:: Testo fornito ::
La fine della sostenibilità
L’Unione europea ha autorizzato il primo fondo “sostenibile” che investe in armi, svuotando di significato l’idea stessa di finanza sostenibile
Era nell’aria da tempo, ieri è diventato ufficiale. Il primo fondo europeo che investe esplicitamente in armi è stato autorizzato dall’Unione europea a essere classificato come “sostenibile”.
Armi sostenibili. Com’è possibile?
Da diversi mesi il riarmo è al centro dell’agenda europea. Forse l’unica priorità assieme all’onnipresente competitività. Lo sforzo delle istituzioni è rivolto a come convogliare una massa crescente di capitali verso l’industria delle armi. Uno sforzo che riguarda tanto la finanza pubblica (con il piano ReArm Europe da centinaia di miliardi di euro) quanto quella privata.
Su questo fronte si lavora alla direttiva Saving and Investment Union, ovvero una serie di misure per sviluppare il mercato finanziario europeo. Tra le priorità, quella di convogliare i 10mila miliardi di euro che i cittadini europei detengono sui loro conti correnti bancari verso investimenti finanziari. In quali imprese e settori appare scontato, visto il clima di militarizzazione attuale.
:::
- _Istruzione scritta 1_:
Riproduca fedelmente, dall'articolo sulla finanza sostenibile, tutto il passo che va da "Armi sostenibili. Com’è" giù fino a "quanto quella privata.".
- _Istruzione scritta 2_:
Secondo l'articolo sulla finanza sostenibile, quale somma detengono i cittadini europei sui loro conti correnti bancari?
:: Estratti dei dati ::
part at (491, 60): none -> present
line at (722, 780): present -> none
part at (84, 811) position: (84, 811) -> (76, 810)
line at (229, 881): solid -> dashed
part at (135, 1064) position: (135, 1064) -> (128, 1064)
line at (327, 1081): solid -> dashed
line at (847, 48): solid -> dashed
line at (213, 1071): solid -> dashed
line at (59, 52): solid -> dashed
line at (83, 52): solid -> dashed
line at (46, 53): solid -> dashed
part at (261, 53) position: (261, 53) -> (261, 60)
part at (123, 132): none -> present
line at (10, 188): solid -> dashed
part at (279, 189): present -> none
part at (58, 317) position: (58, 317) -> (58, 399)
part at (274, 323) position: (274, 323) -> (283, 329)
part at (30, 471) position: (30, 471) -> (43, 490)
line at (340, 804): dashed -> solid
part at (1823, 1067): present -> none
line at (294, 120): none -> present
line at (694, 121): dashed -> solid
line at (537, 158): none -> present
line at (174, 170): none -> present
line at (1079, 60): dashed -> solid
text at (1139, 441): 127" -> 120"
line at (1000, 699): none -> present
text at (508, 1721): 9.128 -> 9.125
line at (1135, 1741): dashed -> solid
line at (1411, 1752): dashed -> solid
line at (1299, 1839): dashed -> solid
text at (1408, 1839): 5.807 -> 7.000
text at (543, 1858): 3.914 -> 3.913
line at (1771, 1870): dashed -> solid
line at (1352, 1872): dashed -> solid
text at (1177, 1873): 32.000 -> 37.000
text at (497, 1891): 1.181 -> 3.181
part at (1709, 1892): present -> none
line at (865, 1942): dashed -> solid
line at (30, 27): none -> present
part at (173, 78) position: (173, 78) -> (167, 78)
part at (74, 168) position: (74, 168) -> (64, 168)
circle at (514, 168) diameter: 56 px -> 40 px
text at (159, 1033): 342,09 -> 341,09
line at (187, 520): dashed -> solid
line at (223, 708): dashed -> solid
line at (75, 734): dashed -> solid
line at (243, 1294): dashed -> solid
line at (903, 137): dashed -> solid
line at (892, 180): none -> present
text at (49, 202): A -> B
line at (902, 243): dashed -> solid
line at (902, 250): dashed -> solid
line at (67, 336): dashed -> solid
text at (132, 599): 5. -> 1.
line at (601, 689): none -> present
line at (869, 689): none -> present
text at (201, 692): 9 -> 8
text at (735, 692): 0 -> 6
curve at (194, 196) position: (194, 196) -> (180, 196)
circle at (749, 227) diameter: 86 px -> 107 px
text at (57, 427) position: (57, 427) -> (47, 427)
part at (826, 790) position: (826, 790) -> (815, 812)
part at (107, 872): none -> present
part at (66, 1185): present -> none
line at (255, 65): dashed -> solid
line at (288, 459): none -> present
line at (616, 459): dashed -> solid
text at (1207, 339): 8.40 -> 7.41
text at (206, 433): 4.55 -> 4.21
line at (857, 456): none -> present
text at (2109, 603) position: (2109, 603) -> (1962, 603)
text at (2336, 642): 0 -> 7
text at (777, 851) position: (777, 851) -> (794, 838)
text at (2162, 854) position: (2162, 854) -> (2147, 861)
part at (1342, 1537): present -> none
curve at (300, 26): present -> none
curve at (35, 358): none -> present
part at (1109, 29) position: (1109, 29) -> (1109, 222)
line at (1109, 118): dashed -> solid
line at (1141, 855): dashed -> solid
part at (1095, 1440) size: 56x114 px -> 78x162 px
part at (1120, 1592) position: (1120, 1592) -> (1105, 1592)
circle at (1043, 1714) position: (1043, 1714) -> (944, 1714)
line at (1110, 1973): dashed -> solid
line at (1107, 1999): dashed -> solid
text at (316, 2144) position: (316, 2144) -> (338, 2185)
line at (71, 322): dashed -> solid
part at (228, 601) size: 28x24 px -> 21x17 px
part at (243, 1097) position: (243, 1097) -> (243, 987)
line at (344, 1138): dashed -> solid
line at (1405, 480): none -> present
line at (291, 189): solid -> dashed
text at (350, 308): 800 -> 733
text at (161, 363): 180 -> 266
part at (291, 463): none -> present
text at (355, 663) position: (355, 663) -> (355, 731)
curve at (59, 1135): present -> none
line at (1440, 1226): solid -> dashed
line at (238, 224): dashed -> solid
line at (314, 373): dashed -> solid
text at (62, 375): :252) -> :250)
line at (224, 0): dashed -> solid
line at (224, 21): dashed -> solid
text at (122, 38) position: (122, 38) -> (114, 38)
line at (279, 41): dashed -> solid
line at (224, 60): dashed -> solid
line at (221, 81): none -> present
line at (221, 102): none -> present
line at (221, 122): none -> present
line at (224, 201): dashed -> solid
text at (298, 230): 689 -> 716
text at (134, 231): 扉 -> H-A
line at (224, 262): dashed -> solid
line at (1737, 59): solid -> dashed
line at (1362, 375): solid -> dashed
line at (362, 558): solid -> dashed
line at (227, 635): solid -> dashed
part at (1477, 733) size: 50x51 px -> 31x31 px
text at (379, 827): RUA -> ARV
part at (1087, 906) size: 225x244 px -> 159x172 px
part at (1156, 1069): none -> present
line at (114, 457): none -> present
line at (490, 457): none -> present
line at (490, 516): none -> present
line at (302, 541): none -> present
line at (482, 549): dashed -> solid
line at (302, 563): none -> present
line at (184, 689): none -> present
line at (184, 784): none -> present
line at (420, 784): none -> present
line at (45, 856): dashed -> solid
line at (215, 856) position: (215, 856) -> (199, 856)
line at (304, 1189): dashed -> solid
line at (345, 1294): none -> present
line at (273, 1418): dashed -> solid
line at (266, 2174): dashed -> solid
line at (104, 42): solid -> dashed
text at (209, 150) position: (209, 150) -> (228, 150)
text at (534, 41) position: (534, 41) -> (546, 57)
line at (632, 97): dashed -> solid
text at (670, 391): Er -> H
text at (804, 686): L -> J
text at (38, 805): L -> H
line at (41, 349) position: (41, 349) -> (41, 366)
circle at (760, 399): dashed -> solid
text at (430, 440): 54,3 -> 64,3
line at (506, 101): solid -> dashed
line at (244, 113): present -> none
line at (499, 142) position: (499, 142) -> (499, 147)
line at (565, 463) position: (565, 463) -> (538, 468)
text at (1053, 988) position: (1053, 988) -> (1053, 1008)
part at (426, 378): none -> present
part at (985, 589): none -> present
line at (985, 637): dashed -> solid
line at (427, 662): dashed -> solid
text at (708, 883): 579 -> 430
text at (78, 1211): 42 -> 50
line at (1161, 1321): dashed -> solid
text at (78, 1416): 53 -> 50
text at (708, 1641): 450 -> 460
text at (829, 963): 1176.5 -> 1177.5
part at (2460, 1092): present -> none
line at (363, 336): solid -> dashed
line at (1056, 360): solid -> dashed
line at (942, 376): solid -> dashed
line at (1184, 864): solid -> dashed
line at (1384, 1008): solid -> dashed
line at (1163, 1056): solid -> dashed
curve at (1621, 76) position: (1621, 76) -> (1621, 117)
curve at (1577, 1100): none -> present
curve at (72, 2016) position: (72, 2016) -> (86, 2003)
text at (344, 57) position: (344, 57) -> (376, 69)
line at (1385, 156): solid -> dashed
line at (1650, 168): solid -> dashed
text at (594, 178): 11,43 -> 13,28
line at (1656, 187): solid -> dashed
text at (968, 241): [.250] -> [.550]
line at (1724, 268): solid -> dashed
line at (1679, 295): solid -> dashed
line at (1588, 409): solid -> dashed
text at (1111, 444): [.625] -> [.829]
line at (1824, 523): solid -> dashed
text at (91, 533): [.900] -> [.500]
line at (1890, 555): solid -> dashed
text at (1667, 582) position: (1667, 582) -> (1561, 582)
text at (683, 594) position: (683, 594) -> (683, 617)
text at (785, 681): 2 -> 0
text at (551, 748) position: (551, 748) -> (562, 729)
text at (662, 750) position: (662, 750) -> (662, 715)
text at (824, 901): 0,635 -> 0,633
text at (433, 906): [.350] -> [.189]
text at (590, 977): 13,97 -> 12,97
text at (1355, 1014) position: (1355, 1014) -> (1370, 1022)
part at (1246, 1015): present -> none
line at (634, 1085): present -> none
:::
- _Risultato 1_:
Armi sostenibili. Com’è possibile?
Da diversi mesi il riarmo è al centro dell’agenda europea. Forse l’unica priorità assieme all’onnipresente competitività. Lo sforzo delle istituzioni è rivolto a come convogliare una massa crescente di capitali verso l’industria delle armi. Uno sforzo che riguarda tanto la finanza pubblica (con il piano ReArm Europe da centinaia di miliardi di euro) quanto quella privata.

- _Risultato 2_:
10mila miliardi di euro.